I liked him terrified better than fawning, Varis considered. Focusing on the question, he said, “Only those I freed from the Thousand Hells will have the strength to travel with me. As for you, I will sustain you. The others I will leave behind to secure this portion of my kingdom. They owe me their lives, as well as the lives of their loved ones.”

Uzzret seemed to relax upon learning he was among those who would travel with Varis. “Very well, Master, but is such haste necessary? Should we not plan?”

“The opinion of the Sisters of Najihar has great sway with the Ivory Throne-too much, I have always thought. I cannot wait for Sister Ellonlef to reach Ammathor, where she will doubtless warn the enemies of my ascension. Whether she is captured or killed, I care not, but she cannot be allowed to reach Ammathor ahead of me. I will send riders out immediately to search for her. The rest of us depart at dawn.”
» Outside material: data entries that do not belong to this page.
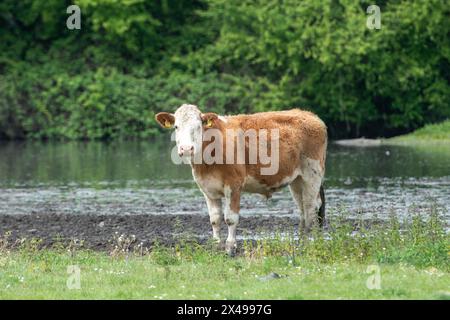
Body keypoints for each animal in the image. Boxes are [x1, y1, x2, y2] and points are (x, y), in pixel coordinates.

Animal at [156, 104, 328, 255]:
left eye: (199, 126)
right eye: (176, 127)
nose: (186, 149)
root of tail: (309, 114)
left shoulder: (234, 185)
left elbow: (230, 219)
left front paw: (230, 247)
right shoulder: (207, 189)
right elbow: (215, 219)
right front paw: (216, 246)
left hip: (312, 174)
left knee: (311, 207)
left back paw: (310, 244)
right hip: (296, 180)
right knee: (303, 208)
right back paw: (301, 241)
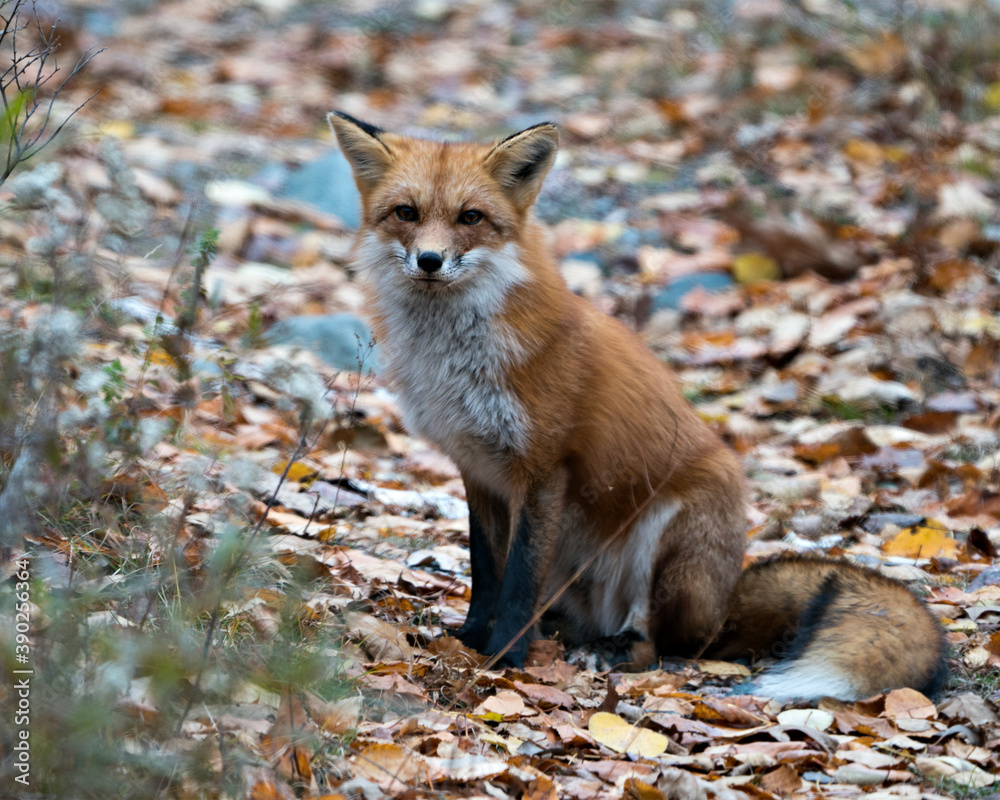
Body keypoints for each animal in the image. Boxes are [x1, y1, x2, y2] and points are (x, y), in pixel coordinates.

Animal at [328, 111, 944, 700]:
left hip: (665, 527)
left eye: (470, 218)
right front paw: (472, 638)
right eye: (406, 213)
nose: (430, 260)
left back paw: (614, 649)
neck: (456, 362)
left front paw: (505, 656)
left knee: (656, 644)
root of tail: (723, 609)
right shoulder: (476, 469)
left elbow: (519, 580)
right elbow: (487, 573)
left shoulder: (543, 468)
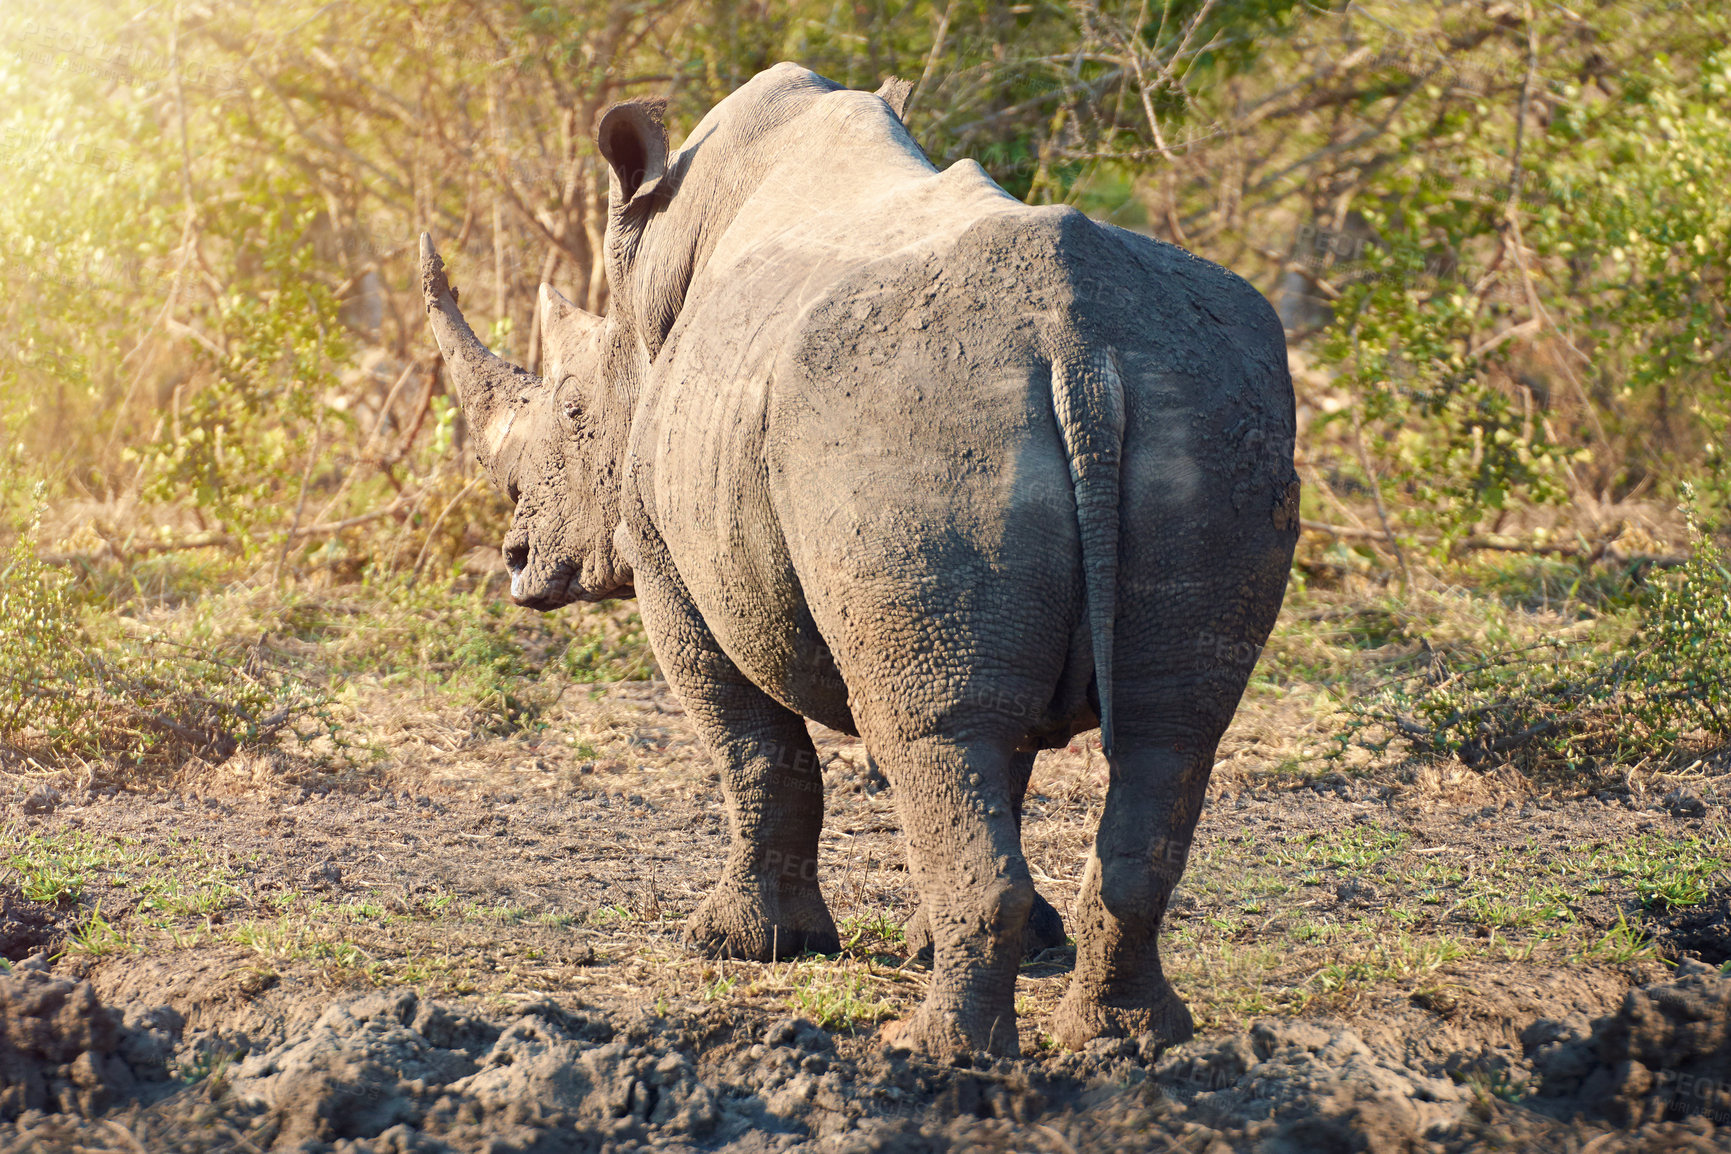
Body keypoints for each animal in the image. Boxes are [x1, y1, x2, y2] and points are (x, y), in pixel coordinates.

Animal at [418, 60, 1301, 1058]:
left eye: (571, 413)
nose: (517, 557)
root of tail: (1076, 341)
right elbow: (995, 762)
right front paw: (965, 945)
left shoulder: (666, 568)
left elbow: (755, 749)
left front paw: (741, 946)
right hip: (1202, 399)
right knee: (1157, 730)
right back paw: (1126, 1039)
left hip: (908, 415)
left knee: (935, 729)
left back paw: (937, 1052)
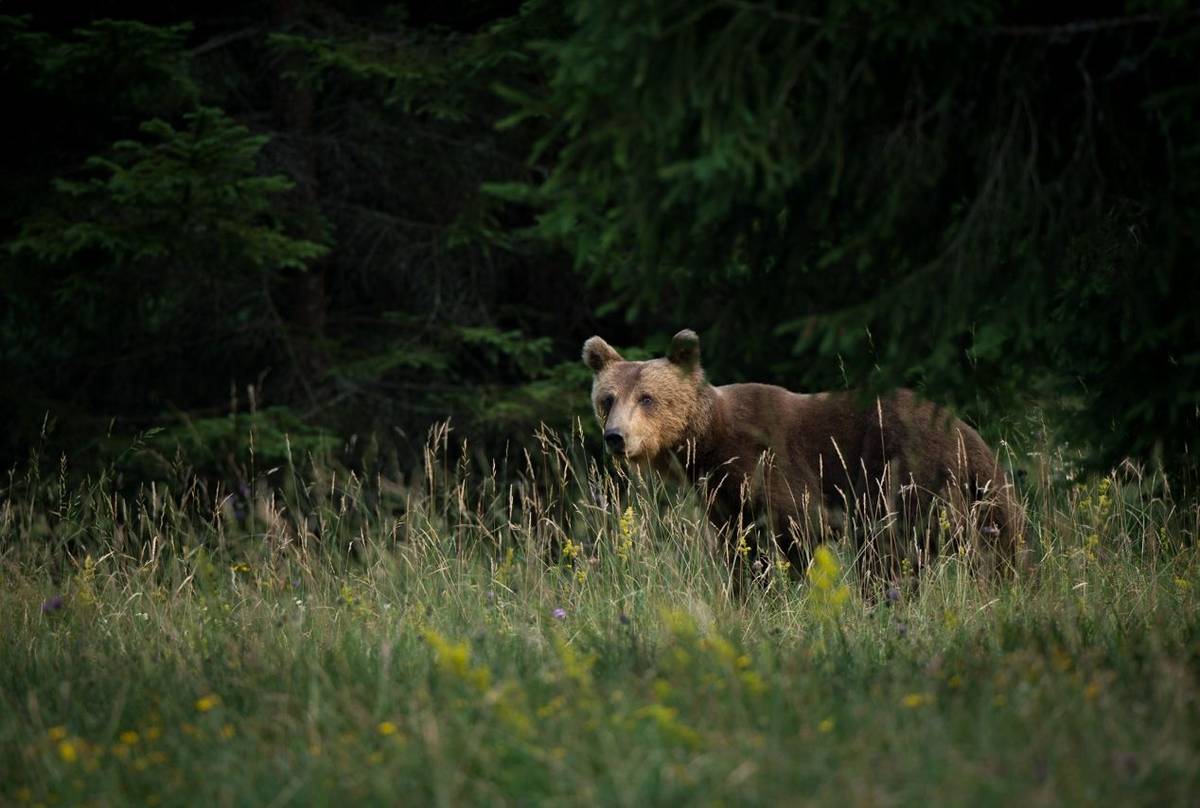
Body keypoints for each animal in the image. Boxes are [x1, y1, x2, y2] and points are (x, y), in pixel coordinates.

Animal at [583, 328, 1023, 594]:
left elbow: (793, 530)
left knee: (892, 546)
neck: (706, 444)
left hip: (904, 472)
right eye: (607, 399)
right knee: (1000, 538)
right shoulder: (721, 496)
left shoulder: (769, 465)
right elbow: (738, 549)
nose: (615, 437)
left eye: (647, 398)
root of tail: (964, 430)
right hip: (978, 486)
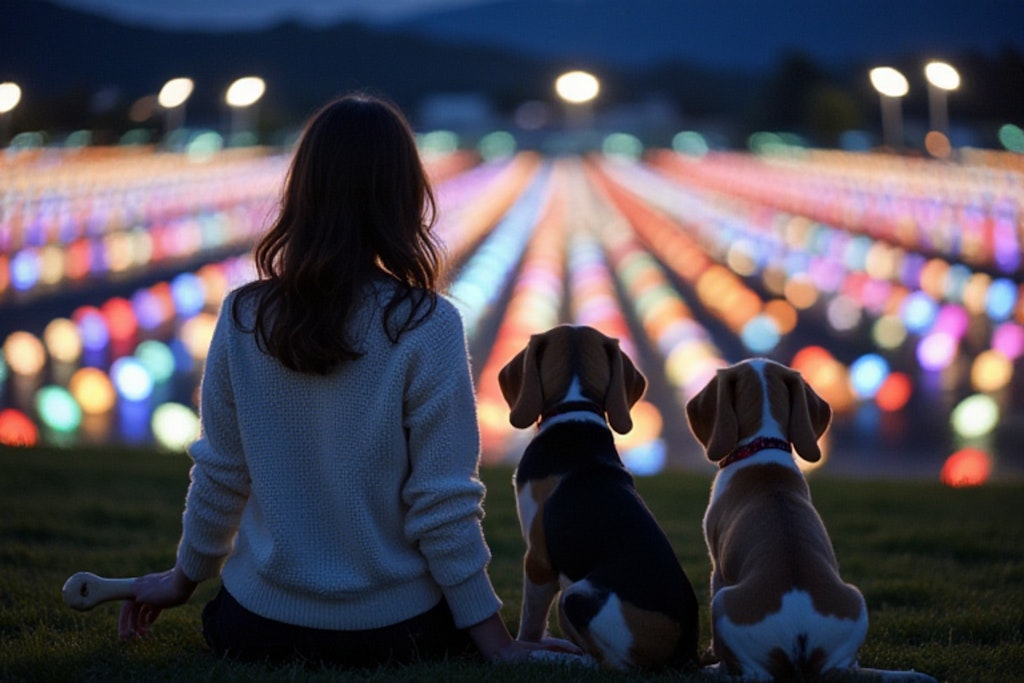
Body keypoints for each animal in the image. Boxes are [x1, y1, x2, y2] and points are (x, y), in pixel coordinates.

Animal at [497, 327, 704, 671]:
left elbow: (531, 622)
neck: (575, 407)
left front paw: (525, 647)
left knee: (605, 664)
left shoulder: (538, 559)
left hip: (575, 597)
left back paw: (548, 655)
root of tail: (681, 656)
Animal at [684, 360, 868, 679]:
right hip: (856, 600)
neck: (762, 444)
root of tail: (800, 636)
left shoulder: (717, 569)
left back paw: (712, 670)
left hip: (723, 603)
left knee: (745, 672)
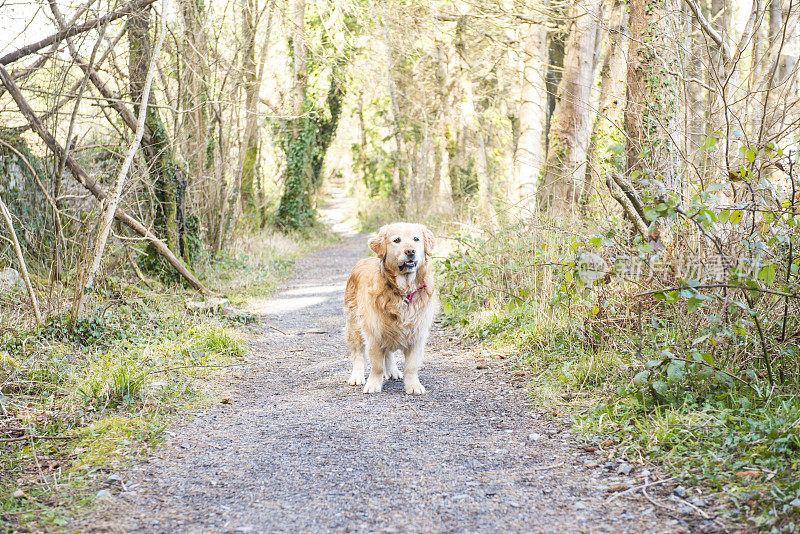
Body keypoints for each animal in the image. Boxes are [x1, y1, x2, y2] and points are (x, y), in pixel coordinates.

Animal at [344, 224, 438, 396]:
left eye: (416, 239)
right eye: (397, 240)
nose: (410, 251)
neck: (404, 290)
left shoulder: (417, 334)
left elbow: (411, 366)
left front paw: (413, 385)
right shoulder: (374, 333)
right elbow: (377, 365)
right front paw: (373, 384)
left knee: (388, 353)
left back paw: (393, 371)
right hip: (354, 324)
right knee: (358, 353)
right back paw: (356, 376)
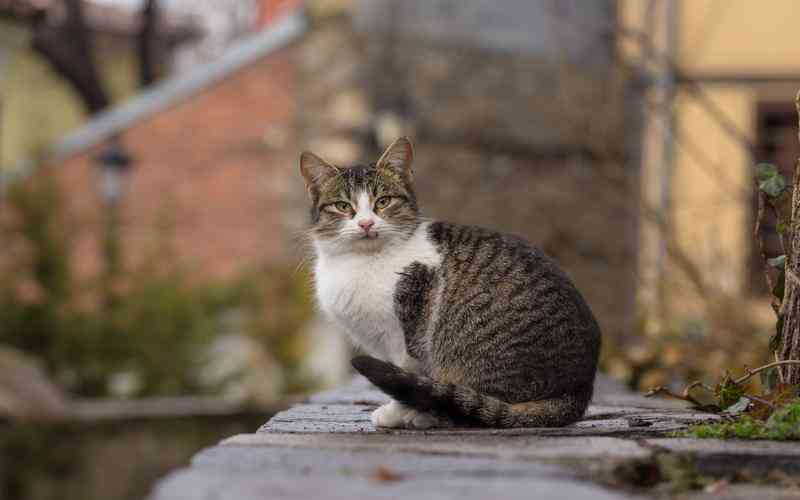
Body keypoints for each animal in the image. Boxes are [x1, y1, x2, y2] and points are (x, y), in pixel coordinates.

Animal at [300, 138, 600, 430]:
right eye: (343, 206)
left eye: (383, 202)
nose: (365, 223)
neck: (361, 260)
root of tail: (579, 390)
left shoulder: (406, 334)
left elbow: (408, 375)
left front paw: (396, 412)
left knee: (476, 404)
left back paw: (427, 415)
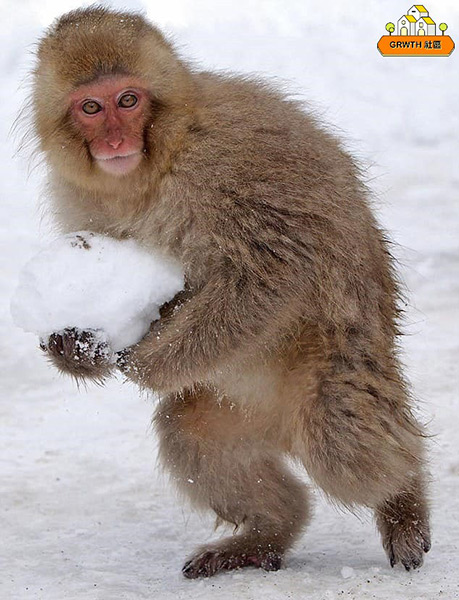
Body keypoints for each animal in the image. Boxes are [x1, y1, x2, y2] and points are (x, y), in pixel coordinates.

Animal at [31, 7, 432, 580]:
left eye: (128, 100)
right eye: (91, 107)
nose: (113, 140)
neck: (157, 167)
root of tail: (282, 428)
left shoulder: (229, 160)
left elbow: (273, 271)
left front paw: (142, 363)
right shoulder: (85, 201)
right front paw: (75, 348)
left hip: (339, 366)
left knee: (340, 441)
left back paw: (403, 501)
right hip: (231, 405)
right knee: (190, 433)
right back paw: (268, 532)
After Uzzret bowed his way out of the room, Varis turned on the still kneeling people before him. They stared at him with blank eyes, and to his sight, their auras seemed not to burn with the normal brilliance of life that he had come to expect from the living. He tried to recall if that glow had been so weak and pallid before. It was as if they were only half alive. Or are they half dead? he thought distractedly, wondering if there was a difference.